ORLANDO, Fla. -- The National Watermelon Promotion Board, based here, is celebrating its 10-year anniversary with the news that watermelon is enjoying its highest level of consumption in 19 years.
Citing U.S. Department of Agriculture statistics, NWPB said that the number of American consumers eating the summertime favorite is up 36% since 1980, when consumption was an all-time low. That year, the average consumer ate only 10.7 pounds of watermelon.
In comparison, the average consumer in 1998 ate 14.5 pounds. And in 1999, it has been estimated that the number will rise to 15.5 pounds.
The NWPB attributes the higher rate to a number of factors, including year-round product demand and availability, a more health-conscious consumer pool, economic growth, a creative marketing plan and the appearance of a number of improved varieties, such as seedless melons, in produce departments.
Officials said that increased promotional efforts have also contributed to the rise, including the distribution of the association's annual five-panel brochure called "Chef's Best: Watermelon Celebration."
In this year's brochure, a number of chefs from around the United States share their own creative recipes, using watermelon as the main ingredient. Each panel of the brochure includes a picture of a chef, a quote from the chef regarding the dish, an ingredients list, preparation instructions and a picture of the finished product. There are five recipes in all.
One featured recipe is from Gale Gand, a chef at Brasserie T, Northfield, Ill. She demonstrates how to make her Watermelon Granita-Filled Lime Cups, to serve 12 people. Another recipe features Watermelon Lemonade, made by George Brown, a chef who is opening a new restaurant in Dallas. His recipe takes 20 minutes and requires a chilling time of one hour.
In addition to the recipes, the NWPB also includes a watermelon facts sheet. This section provides consumer tips on selecting watermelons and points out that fresh ones have a pale yellow underside. It also has a section on preparation and storage recommendations. One tip suggests freezing watermelon chunks in plastic trays to use later as ice cubes.
There is also a watermelon nutritional facts sheet, courtesy of the Produce Marketing Association, Newark, Del., on the back flap of the brochure.
Currently, the brochures are being distributed through in-store demonstrations under the NWPB's "Melon Master" card retail-partnership program. Retailers that sign up for the program are eligible to schedule in-store sampling and cooking demonstrations run completely by the NWPB.

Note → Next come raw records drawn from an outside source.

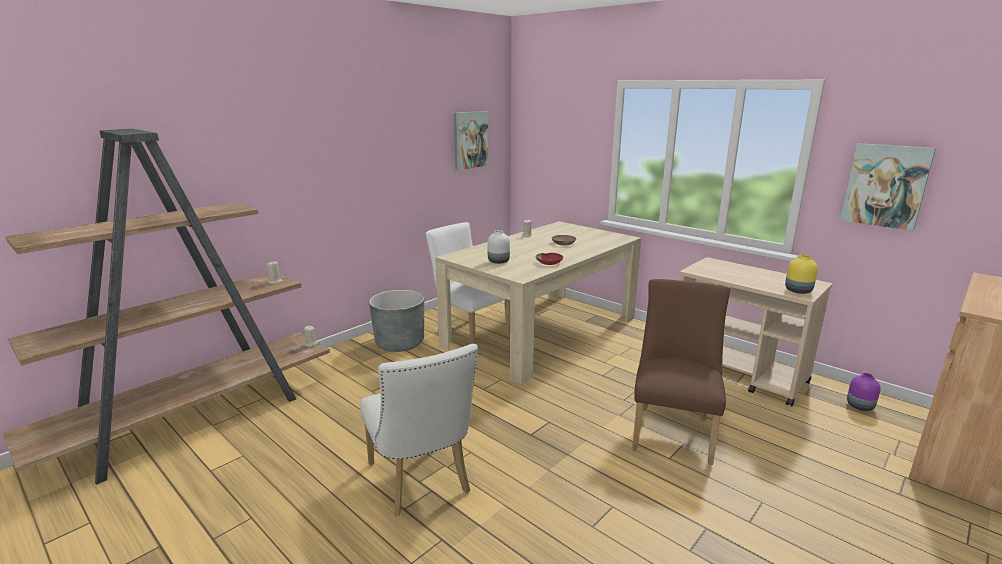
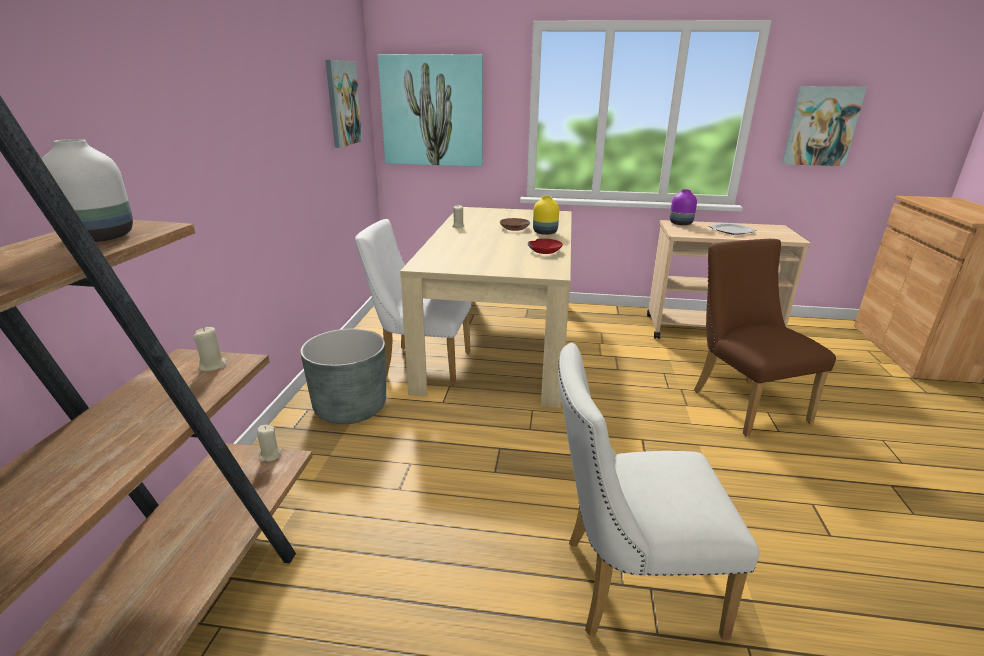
camera: 35 degrees left, 5 degrees up
(422, 482) = (627, 584): white chair -> white chair turned 150 degrees clockwise
(498, 261) = (489, 261): white vase -> white vase (97, 238)
(547, 146) = (432, 111): none -> picture
(754, 277) = (732, 230): none -> plate
(798, 291) = (783, 236): yellow vase -> yellow vase (545, 233)
(860, 406) = (813, 331): purple vase -> purple vase (681, 223)

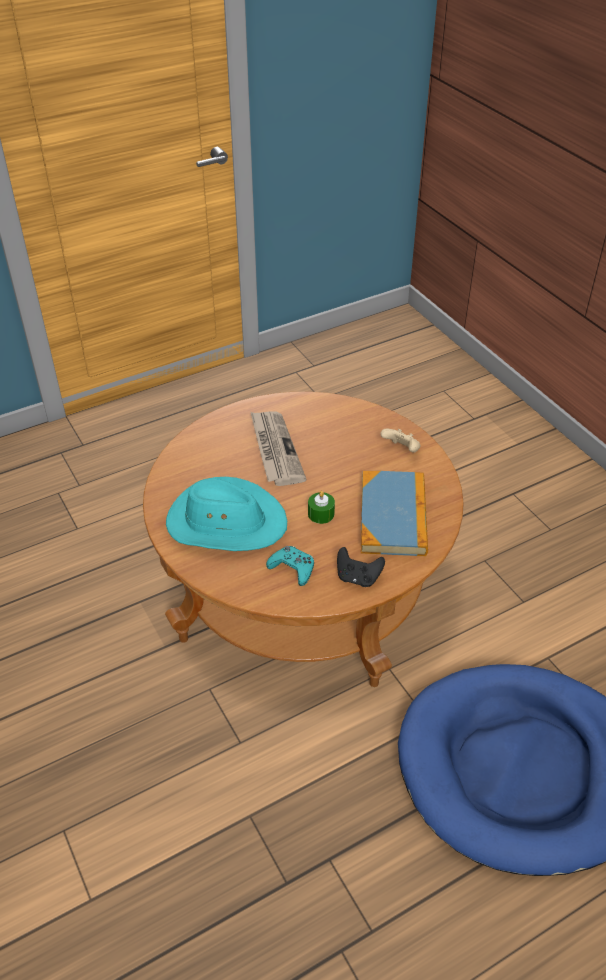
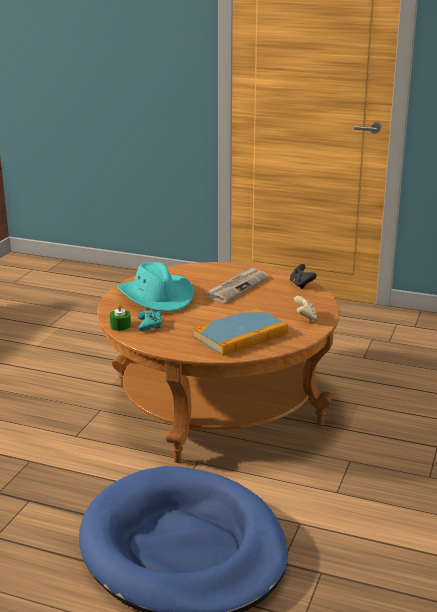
camera: 50 degrees right, 20 degrees down
(321, 514) = (206, 316): green candle -> green candle (120, 326)
(358, 577) = (171, 343): black game controller -> black game controller (301, 285)

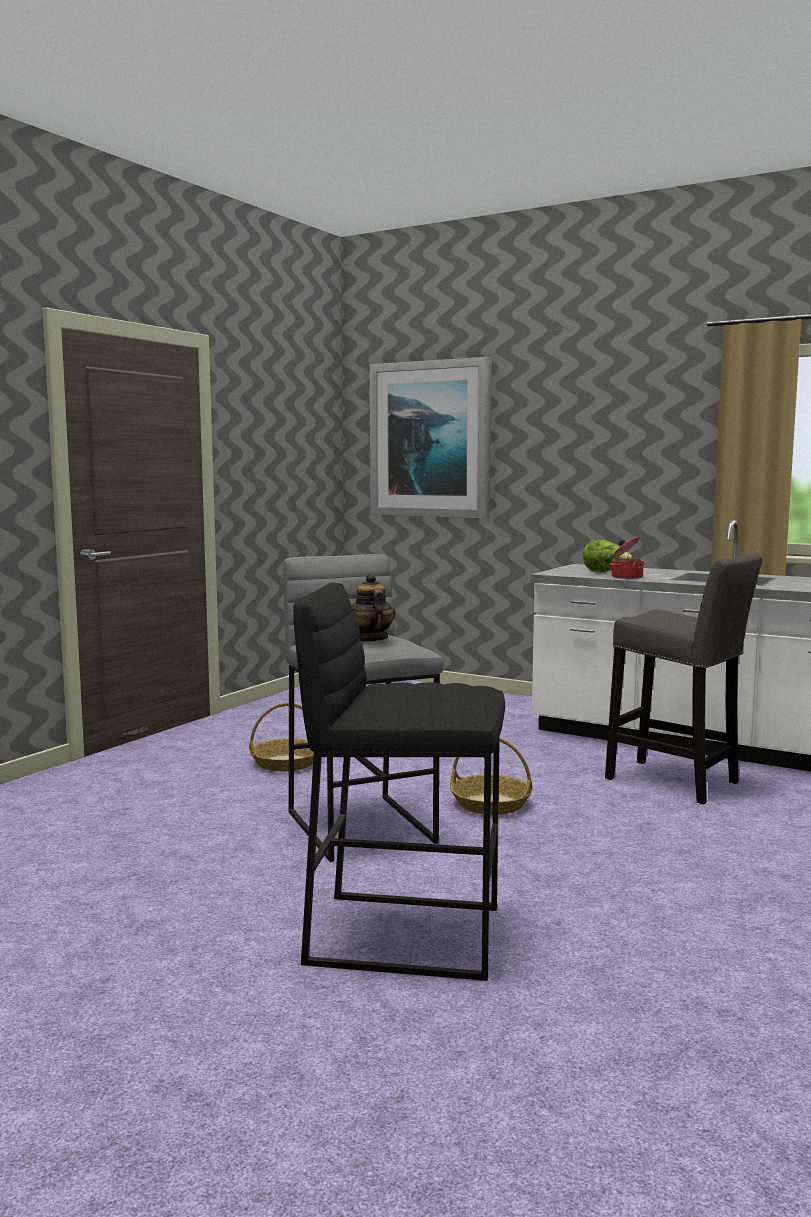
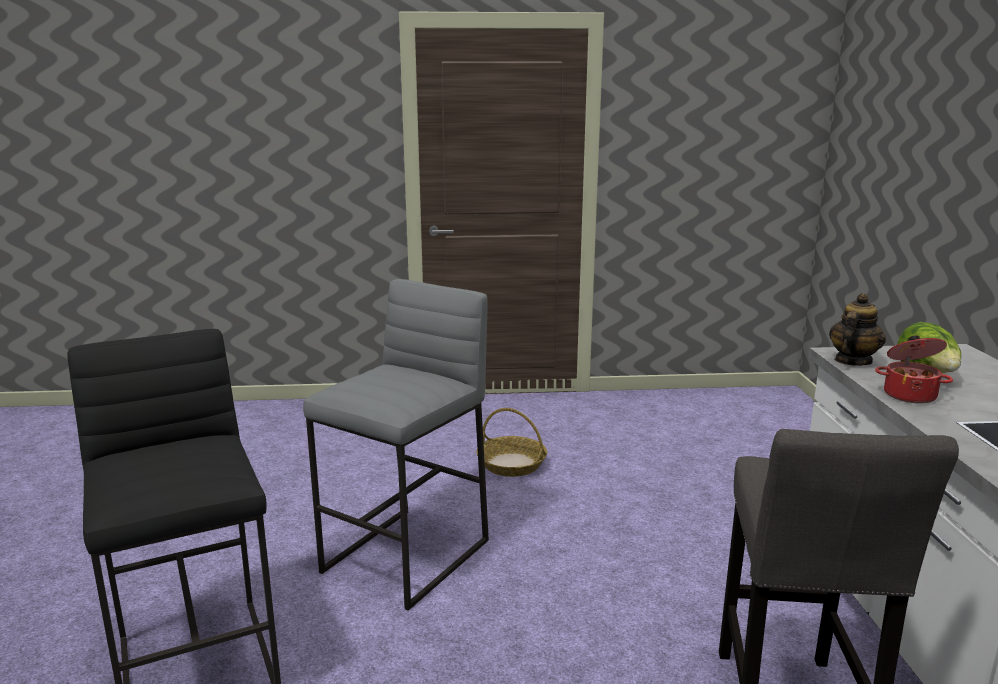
camera: 55 degrees right, 10 degrees up
(371, 639) = (382, 384): teapot -> teapot (852, 361)
(431, 439) = (896, 128): picture -> none
(491, 804) = (540, 603): basket -> none

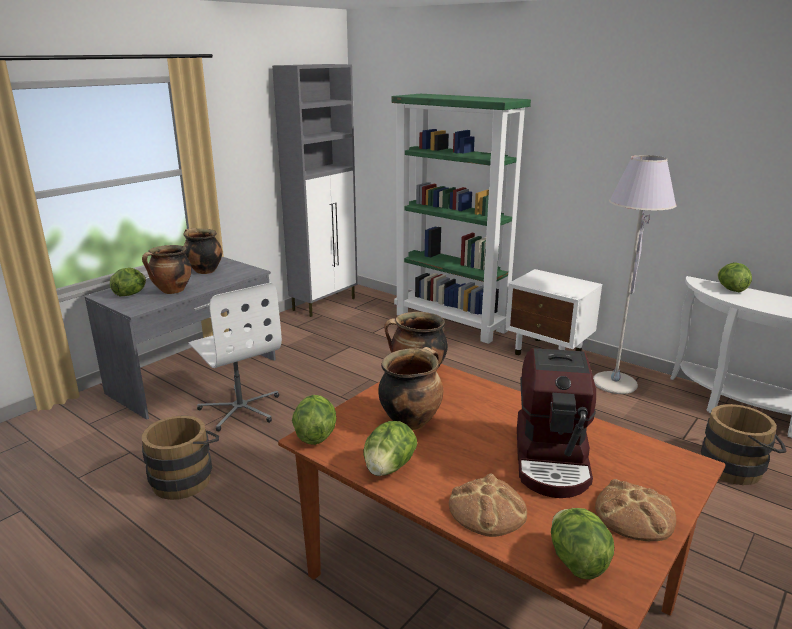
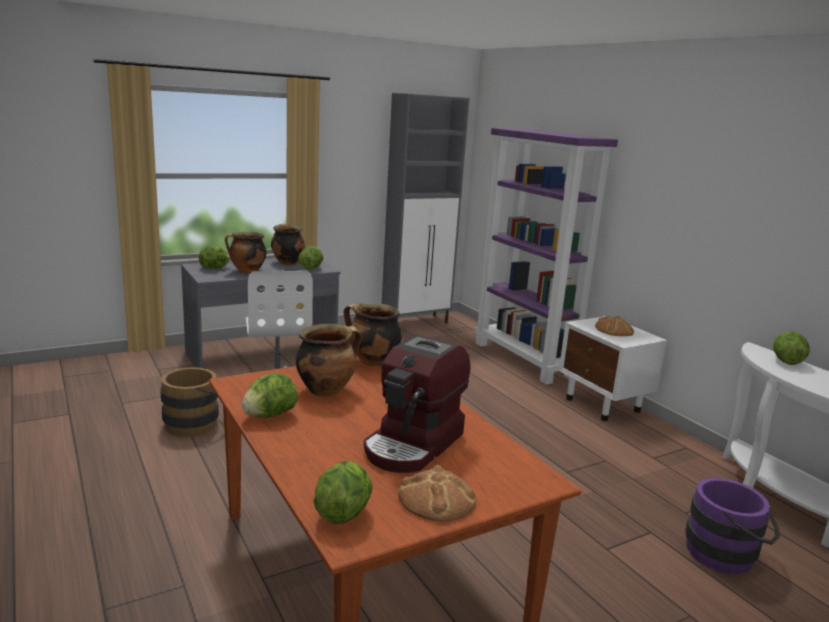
camera: 20 degrees right, 5 degrees down
(315, 435) = (239, 382): lettuce -> lettuce (311, 268)
(452, 323) = (524, 360): green bookcase -> purple bookcase
(488, 509) = (314, 460): bread -> bread (614, 330)
(614, 384) = (651, 447): grey floor lamp -> none
(737, 468) = (726, 554): brown bucket -> purple bucket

Besides in-store demonstrations, the card allows participating retailers to receive market-research statistics and customized merchandising tips. These include various ways in which to display watermelons -- placing them on ice, grouping whole watermelons with cut watermelons, selling them alongside cantaloupe and honeydew melons, using consumer-friendly color bins and placing watermelon displays at the checkout counter to promote impulse sales.